Pictured is Dr. W.G. Barnes, D.O., who served Cassville patients at the South Barry County Hospital from 1967 to 2000. His picture and the traditional doctor's bag he carried are on display in the main lobby of Mercy Hospital. Dr. Barnes died in March 2002. Julia Kilmer reporter@cassville-democrat.com

"He had been ripped open all the way around his mid-section to his spine, his ribs were exposed and internal organs were ripped open," Fielder said. "Doc looked up and told Nurse Perriman to get the [operating room] ready, and to get ready to do the anesthesia, then he looked up and said, 'Bud, old boy, you are going to scrub with me and work across the table until another doctor shows up.'

"It was absolutely amazing to watch Doc repair and start stitching that boy back together. Doc said after we were through, about two hours, that he lost count at 200 stitches."

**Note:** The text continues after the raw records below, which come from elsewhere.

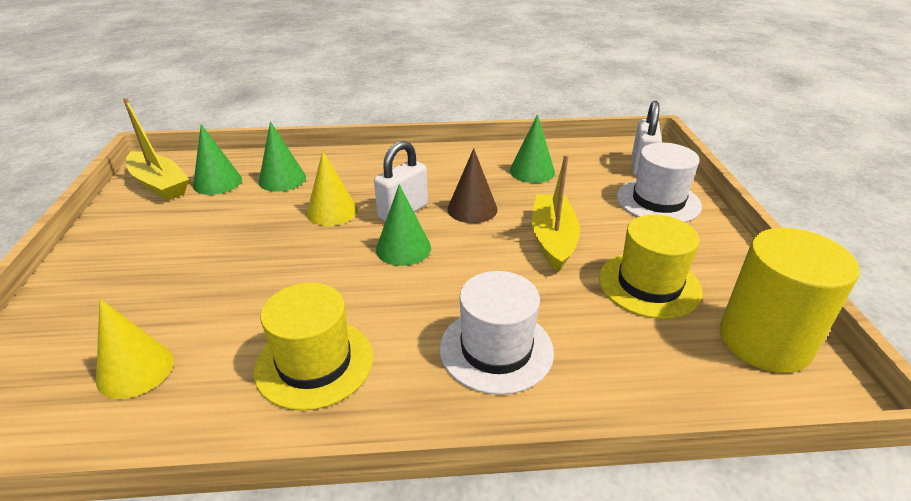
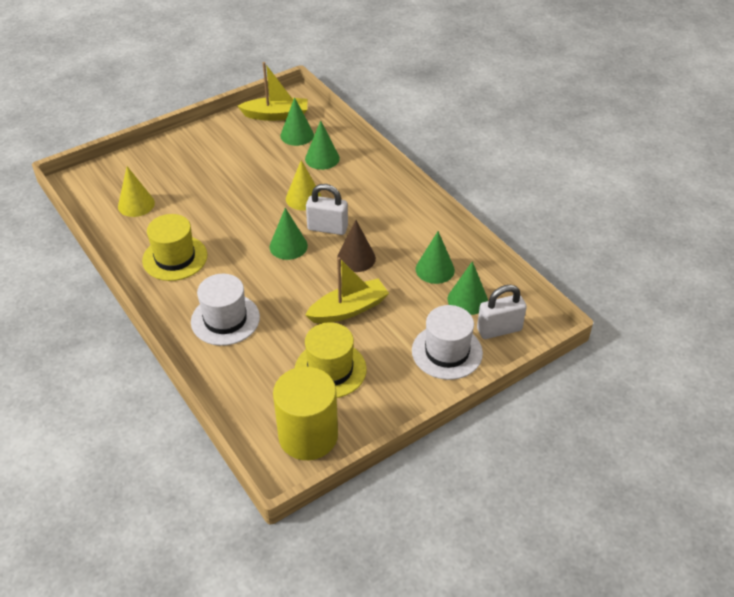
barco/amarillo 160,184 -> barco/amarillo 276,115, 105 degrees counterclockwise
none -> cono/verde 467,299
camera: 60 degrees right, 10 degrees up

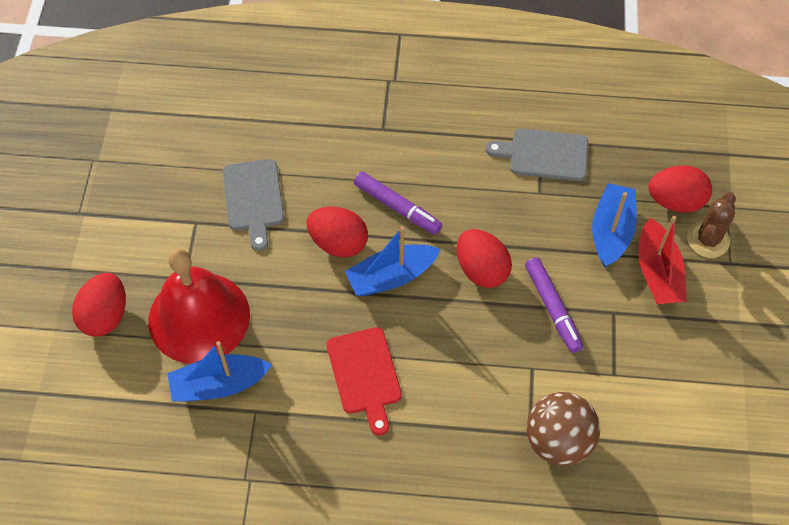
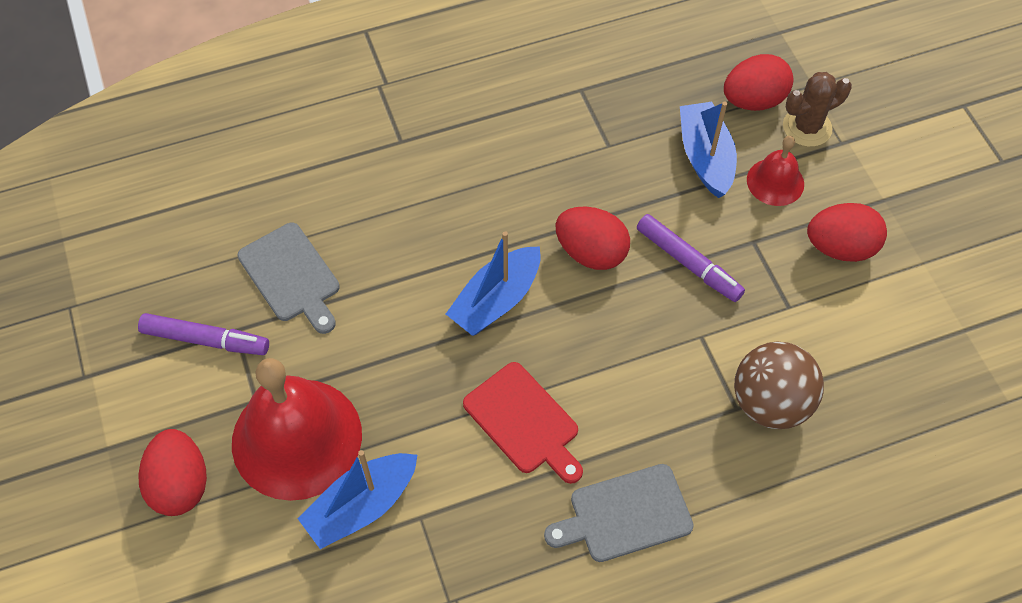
huevo/rojo 338,243 -> huevo/rojo 840,247, shifted
rotulador/morado 397,207 -> rotulador/morado 205,339, shifted
tabla de cortar/gris 544,154 -> tabla de cortar/gris 625,514, shifted
barco/rojo 657,272 -> campana/rojo 775,182
cactus/marrón 708,240 -> cactus/marrón 807,127, 60 degrees clockwise
camera: 25 degrees left, 0 degrees up

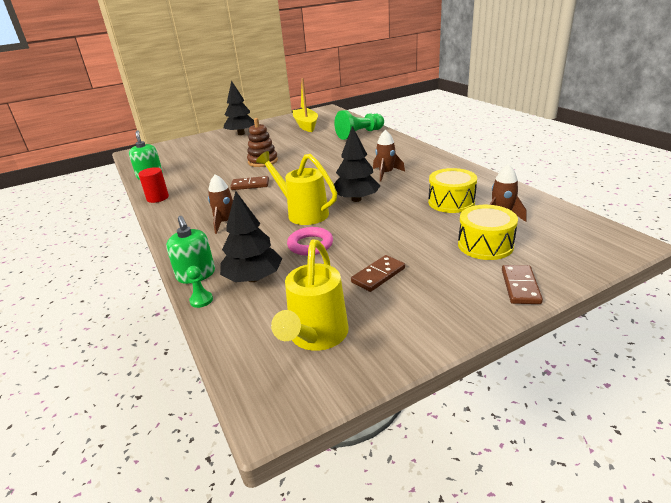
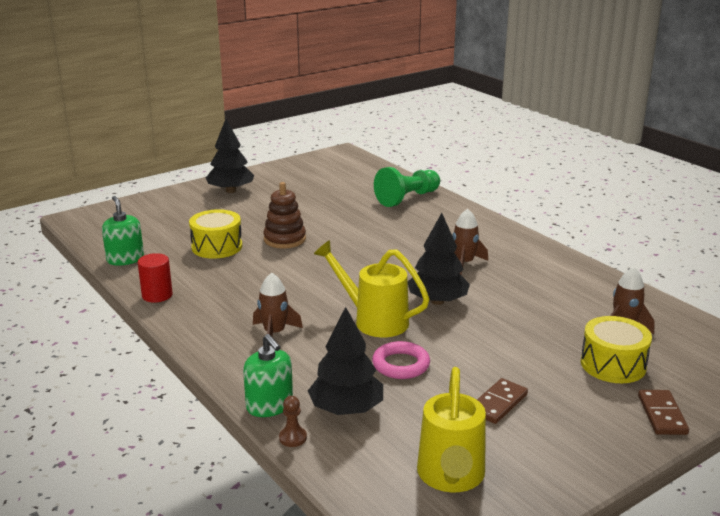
peón/verde 201,300 -> peón/marrón 293,438
ficha de dominó/marrón 250,185 -> none
barco/amarillo 306,125 -> none
tambor/amarillo 451,202 -> tambor/amarillo 217,247, shifted
camera: 10 degrees left, 5 degrees down

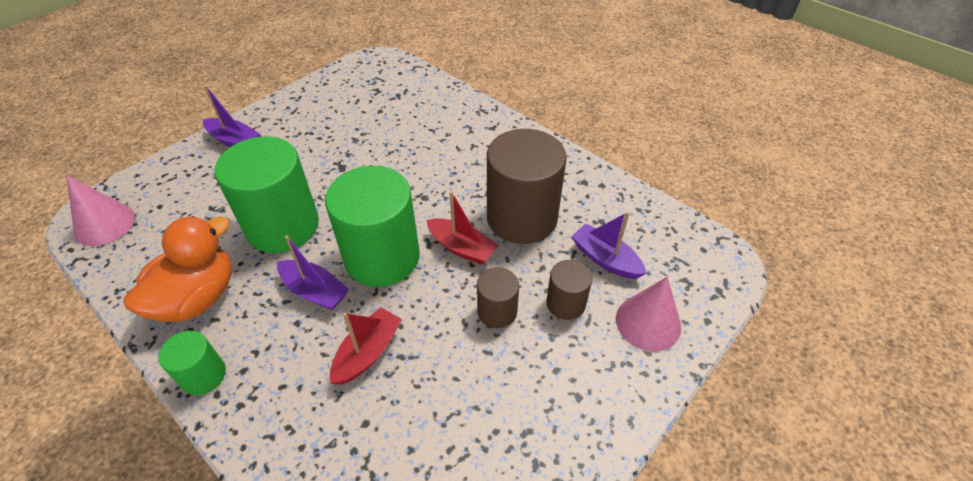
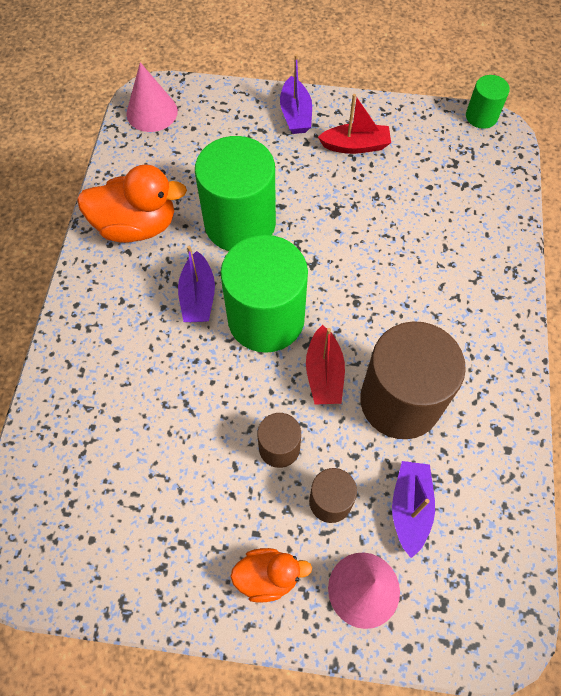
cilindro/verde 203,375 -> cilindro/verde 481,116, shifted
barco/rojo 368,352 -> barco/rojo 355,146, shifted
none -> pato/naranja 268,576
camera: 55 degrees right, 15 degrees up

The next morning, the boy, Johnnie Hilery, was, miraculously, walking down the hall pushing his IV.

Today, Hilery, now 68, doesn't remember much about the accident.

"It was raining, and my saddle wasn't tight," he said. "I slid off and hit the fence. It ripped my side open from front to the back. I got up and started to the house but couldn't make it. "

A neighbor saw him fall off the horse. When he got to the hospital, Lloyd Ball, the hospital janitor, carried him in.

"If he were here today, I would tell him thanks," He said. "He saved my life."

Dr. Purves' medical instruments and items from his practice are on display in the main lobby of Mercy and at the Barry County Museum.